Só o medo pode justificar um aparato policial repressivo como o que presenciamos
Eram muitas grades, o que tornava a circulação na cidade completamente controlada e restrita. Até mesmo os moradores tiveram a movimentação determinada pelas grades. A Praça Tiradentes, em Outro Preto (MG), local da cerimônia oficial, se tornou inacessível às pessoas comuns, sejam turistas, moradores ou manifestantes. Apenas convidados, desde que aplaudissem o palanque.
No trajeto até a cidade, várias barreiras policiais com cavalaria, batalhão de choque, caveirão. Na placa que dava acesso à Praça os dizeres "Bem-Vindos!". Não, nós não éramos bem-vindos.
Historicamente, o dia 21 de abril, em Minas Gerais, é de protestos. Por muitos anos, os servidores públicos levaram à Praça Tiradentes suas palavras de ordem, suas denúncias e pautas. Em 2016, com a presença do ex-presidente do Uruguai, Pepe Mujica, levamos o protesto "em defesa da democracia". Deram-nos a fitinha para colocarmos no braço, o que nos autorizava chegar até à Praça. Mas, nossas faixas e bandeiras não puderam entrar. Nossas bolsas foram revistadas e as grades estavam lá. Mas era o Mujica, era a defesa da democracia. Então, fomos.
Em 2017, diante de tantos ataques, tantas "reformas" que estão deformando o Estado Brasileiro e, por completar um ano do golpe de estado que sofremos, ouvimos falar "Minas se levante contra o golpe", num protagonismo inconfidente. Mas não foi o que aconteceu. Em nenhum momento, o governo estadual gastou seu tempo em construir com os movimentos populares um 21 de abril à altura da luta que precisa ser travada em nosso país. O que fez foi colocar mais grades, revistar nossos ônibus, impedindo que muitos chegassem até à cidade e fazendo com que as pessoas fossem obrigadas a longas caminhadas; as bandeiras, faixas e tambores do MST foram tomados dos militantes pela Polícia Militar. O nosso caminhão de som, que organizaria o ato contra as reformas da previdência, trabalhista e terceirização, assim que ligado foi ameaçado de ser rebocado por um tenente da Polícia Militar.
Antes, durante e após o nosso ato, as pessoas foram impedidas de chegarem até à Praça Tiradentes onde acontecia a solenidade oficial.
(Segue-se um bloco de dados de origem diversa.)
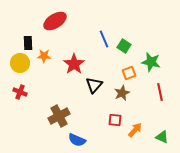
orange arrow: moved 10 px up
Do lado de fora, ficaram trabalhadores e trabalhadoras em educação, trabalhadores da Copasa e da Cemig, metalúrgicos, servidores públicos, pescadores, agricultores, trabalhadores sem terra, militantes sociais, atingidos por barragens, entre tantas categorias, mídias alternativas como Brasil de Fato e Mídia Ninja. Mas, nós fizemos um dos maiores atos de Ouro Preto com mais de 5 mil pessoas e com as denúncias sobre as reformas, na semana em que a Câmara dos Deputados tinha aprovado a urgência na votação da reforma trabalhista.
A falsa polêmica "Nós X Eles" não cabe para o momento em que estamos vivendo. "Nós" não podemos criticar governos de esquerda, porque isso ajuda "Eles". É uma despolitização da realidade que me recuso a participar. O que vi é a leitura de que aos movimentos populares cabe o papel de coadjuvante numa estratégia que nem sabemos qual é.
Fazer o nosso ato, sem grades e com a nossa pauta, nossas bandeiras, nossas palavras de ordem foi o que melhor poderíamos ter feito para honrar a data. Na nossa praça não tinham grades! E vários lutadores e lutadoras do povo e movimentos foram reconhecidos e homenageados por nós.
Mas, eu ainda me incomodo com uma questão: de quem eles tinham medo? Porque só o medo pode justificar um aparato policial repressivo como o que presenciamos. Como Nelson Mandela se sentiria numa Praça que não pôde receber o povo?
Beatriz Cerqueira é presidenta da CUT/MG e coordenadora-geral do Sind-UTE/MG.